PAGE
On 5/14/19 9:07 AM, Peter Zijlstra wrote:
On Mon, May 13, 2019 at 11:13:34AM -0700, Andy Lutomirski wrote:
On Mon, May 13, 2019 at 9:28 AM Alexandre Chartre
<alexandre.chartre@xxxxxxxxxx> wrote:
Actually, I am not sure this is effectively useful because the IRQ
handler is probably faulting before it tries to exit isolation, so
the isolation exit will be done by the kvm page fault handler. I need
to check that.
The whole idea of having #PF exit with a different CR3 than was loaded
on entry seems questionable to me. I'd be a lot more comfortable with
the whole idea if a page fault due to accessing the wrong data was an
OOPS and the code instead just did the right thing directly.
So I've ran into this idea before; it basically allows a lazy approach
to things.
I'm somewhat conflicted on things, on the one hand, changing CR3 from
#PF is a natural extention in that #PF already changes page-tables (for
userspace / vmalloc etc..), on the other hand, there's a thin line
between being lazy and being sloppy.
If we're going down this route; I think we need a very coherent design
and strong rules.
Right. We should particularly ensure that the KVM page-table remains a
subset of the kernel page-table, in particular page-table changes (e.g.
for vmalloc etc...) should happen in the kernel page-table and not in
the kvm page-table.
So we should probably enforce switching to the kernel page-table when
doing operation like vmalloc. The current code doesn't enforce it, but
I can see it faulting, when doing any allocation (because the kvm page
table doesn't have all structures used during an allocation).
alex.

DATA ENTRIES
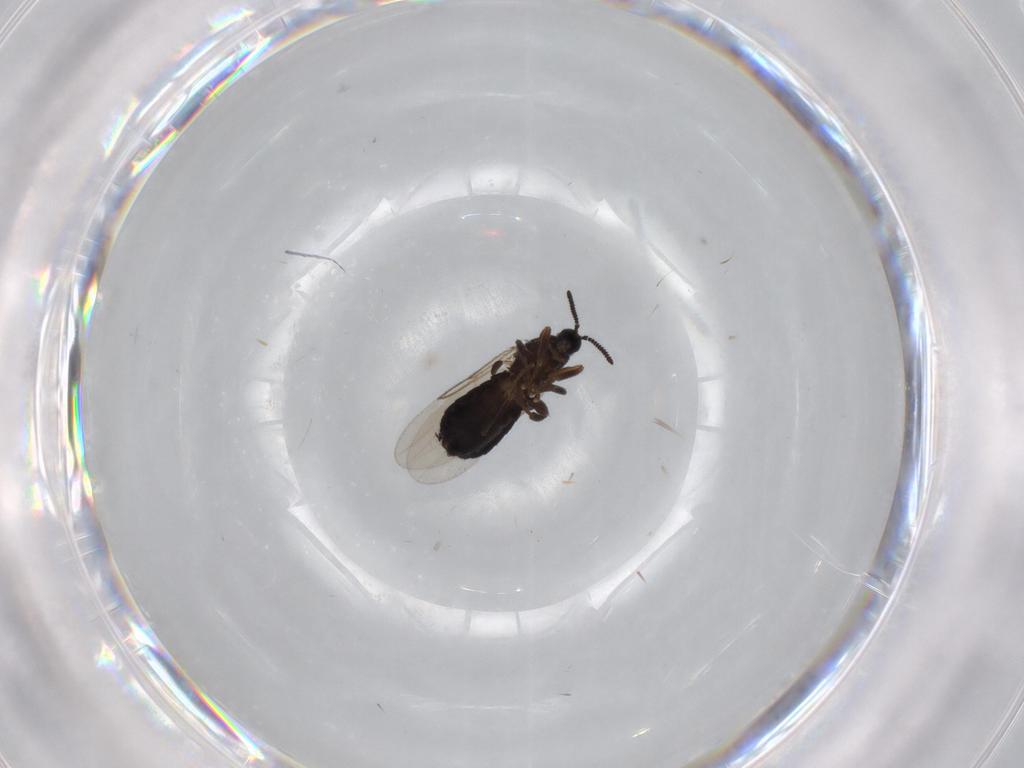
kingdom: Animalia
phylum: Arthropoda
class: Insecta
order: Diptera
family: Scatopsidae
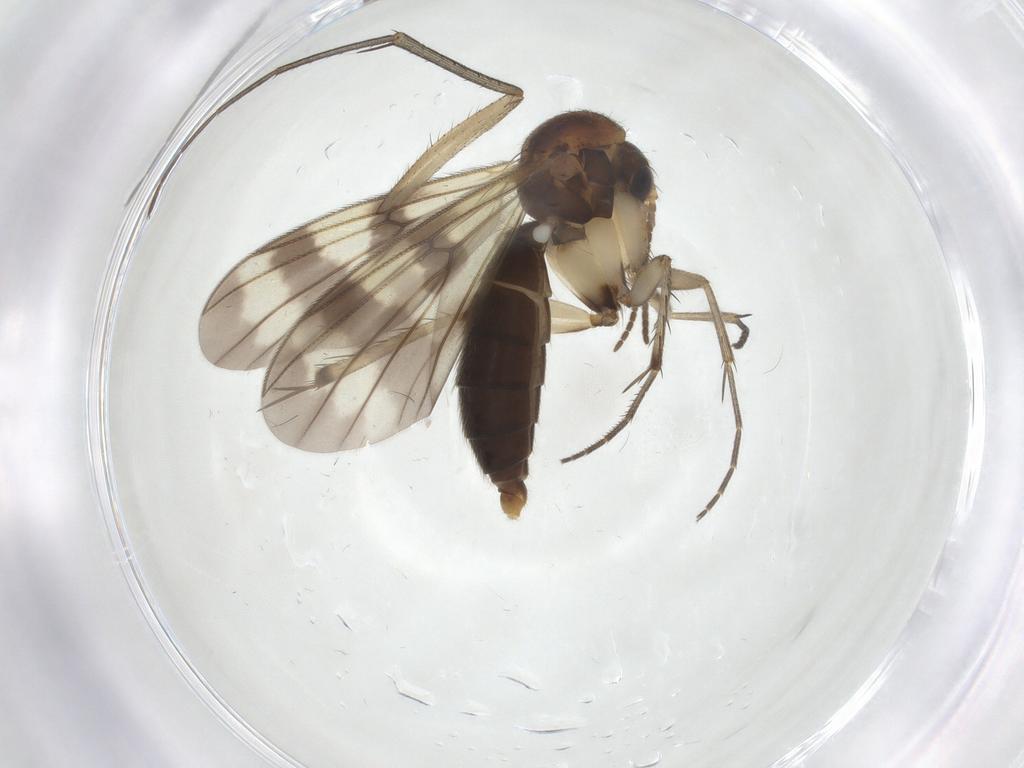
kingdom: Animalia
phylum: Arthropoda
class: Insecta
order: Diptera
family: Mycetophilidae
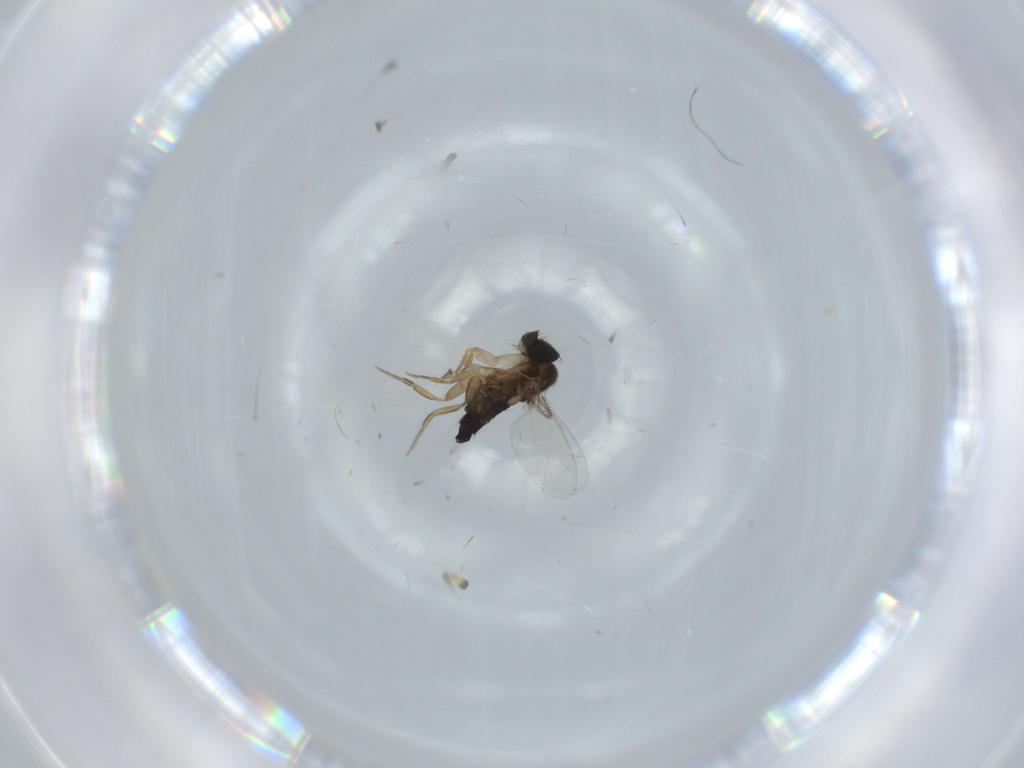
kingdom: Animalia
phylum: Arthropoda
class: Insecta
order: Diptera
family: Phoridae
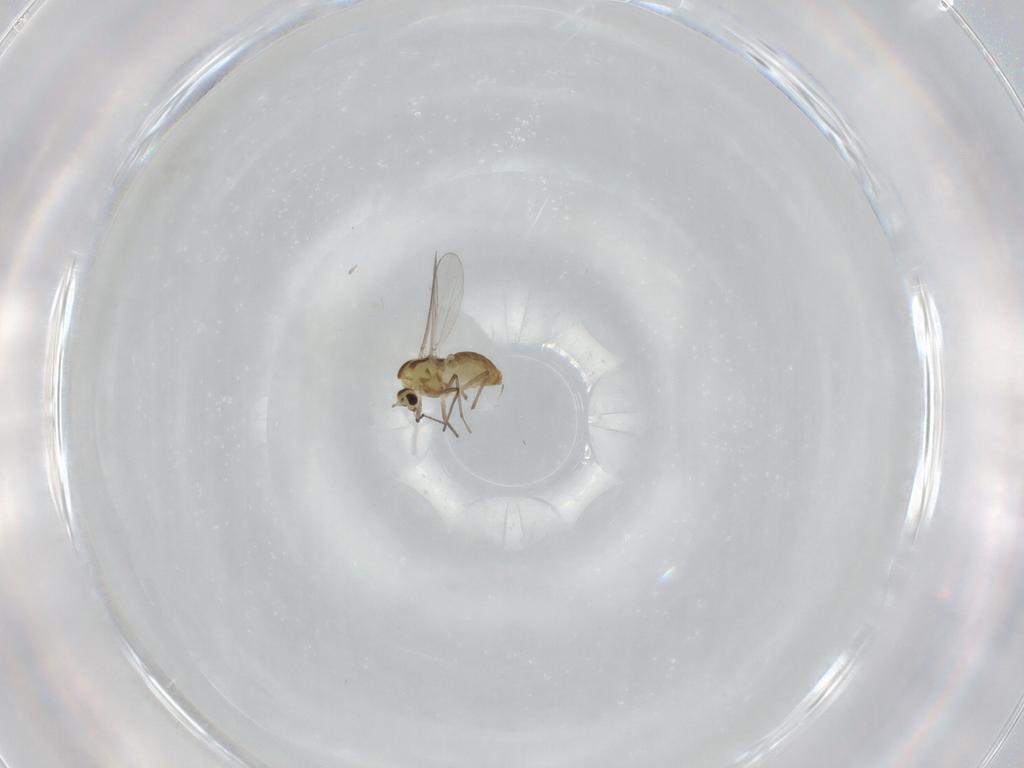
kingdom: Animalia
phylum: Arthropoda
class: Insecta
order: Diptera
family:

COMPLETE THE FOLLOWING
A) Reproduce the stretch of the kernel mailing list thread from "The whole idea of" through "and strong rules.", word for word.
B) List the full names of the people given in the attribution lines at the start of the kernel mailing list thread.
C) Rewrite the paragraph of the kernel mailing list thread that begins "The whole idea of having #PF exit" more briefly.
The items play no part in any of this.

ANSWERS TO THE TASKS
A)
The whole idea of having #PF exit with a different CR3 than was loaded
on entry seems questionable to me. I'd be a lot more comfortable with
the whole idea if a page fault due to accessing the wrong data was an
OOPS and the code instead just did the right thing directly.
So I've ran into this idea before; it basically allows a lazy approach
to things.
I'm somewhat conflicted on things, on the one hand, changing CR3 from
#PF is a natural extention in that #PF already changes page-tables (for
userspace / vmalloc etc..), on the other hand, there's a thin line
between being lazy and being sloppy.
If we're going down this route; I think we need a very coherent design
and strong rules.

B)
Peter Zijlstra
Andy Lutomirski
Alexandre Chartre

C) Having #PF exit with a different CR3 than was loaded on entry seems questionable. It would be more comfortable if a page fault caused by accessing the wrong data were an OOPS and the code did the right thing directly instead.